0x0
最近在做一些JVM啟動加速的工作,用Instrumentation做了個agent,會調用retransformClasses之類的修改字節碼,這一部分的工作主要是省去了類查找的開銷,對於JVM對類的解析,驗證和鏈接等開銷還是存在的。
於是准備結合JEP 310 AppCDS來做,因為CDS可以省去JVM解析等開銷(實際上,AppCDS不能完成這個場景,用了內部的EagerCDS,這里就不能展開,如果后期開源了倒是可以說說,這里用AppCDS不影響描述)。
結果就遇到AppCDS+JVMTI agent跑的時候JVM Crash🤔。可以確定JVM是支持AppCDS+JVMTI的
兩者結合的時候有一些問題,也有一些解決 方案 ,這些patch解決問題的問題是JVMTI動態修改bootclasspath/classpath導致dumptime和runtime不一樣。和這個問題的場景不一樣,所以可以確定與這些patch無關。
0x1
crash后的hs_err部分如下:
#
# A fatal error has been detected by the Java Runtime Environment:
#
# SIGSEGV (0xb) at pc=0x00007ffff558cfbc, pid=7854, tid=7880
#
# JRE version: OpenJDK Runtime Environment (11.0.7) (slowdebug build 11.0.7-internal+0-adhoc.qingfengyy.ajdk)
# Java VM: OpenJDK 64-Bit Server VM (slowdebug 11.0.7-internal+0-adhoc.qingfengyy.ajdk, mixed mode, sharing, tiered, compressed oops, g1 gc, linux-amd64)
# Problematic frame:
# V [libjvm.so+0xb55fbc] PackageEntry::module() const+0xc
#
# No core dump will be written. Core dumps have been disabled.

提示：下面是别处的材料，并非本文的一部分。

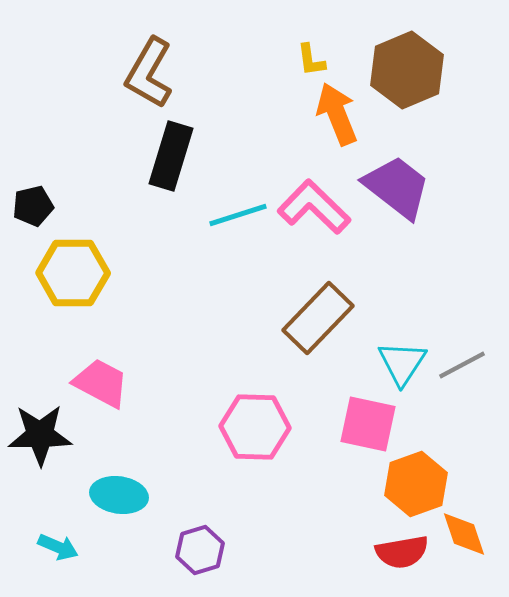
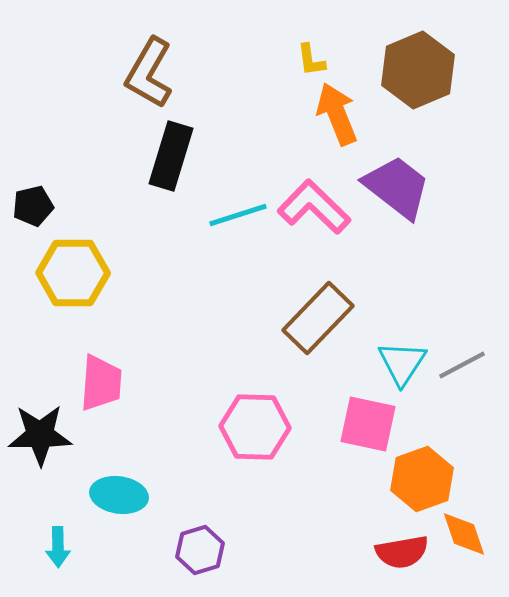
brown hexagon: moved 11 px right
pink trapezoid: rotated 66 degrees clockwise
orange hexagon: moved 6 px right, 5 px up
cyan arrow: rotated 66 degrees clockwise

To enable core dumping, try "ulimit -c unlimited" before starting Java again
#
# If you would like to submit a bug report, please visit:
# http://bugreport.java.com/bugreport/crash.jsp
#
--------------- S U M M A R Y ------------
Command Line: --add-opens=java.base/jdk.internal.loader=ALL-UNNAMED --add-opens=java.base/jdk.internal.util.jar=ALL-UNNAMED -javaagent:/home/qingfeng.yy/jar_index/jarindexer/jarindexer.jar=use -XX:+UnlockExperimentalVMOptions -XX:+EagerAppCDS -XX:+EagerAppCDSLegacyVerisonSupport -Xshare:on -XX:SharedArchiveFile=my.jsa -Dcom.alibaba.cds.listPath=my.lst Buy2ByURLClassLoader
Host: e69e13043.et15sqa, Intel(R) Xeon(R) Platinum 8163 CPU @ 2.50GHz, 96 cores, 503G, Alibaba Group Enterprise Linux Server release 7.2 (Paladin)
Time: Wed Aug 19 11:16:24 2020 CST elapsed time: 589 seconds (0d 0h 9m 49s)

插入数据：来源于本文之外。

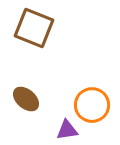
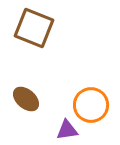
orange circle: moved 1 px left
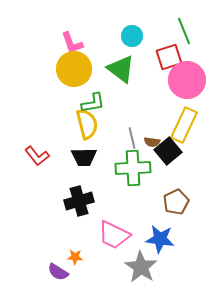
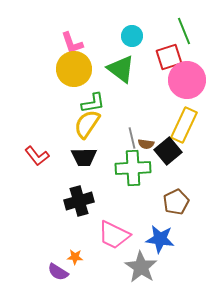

--------------- T H R E A D ---------------
Current thread (0x00007ffff001f800): JavaThread "main" [_thread_in_vm, id=7880, stack(0x00007ffff7ee6000,0x00007ffff7fe7000)]
Stack: [0x00007ffff7ee6000,0x00007ffff7fe7000], sp=0x00007ffff7fe2070, free space=1008k
Native frames: (J=compiled Java code, A=aot compiled Java code, j=interpreted, Vv=VM code, C=native code)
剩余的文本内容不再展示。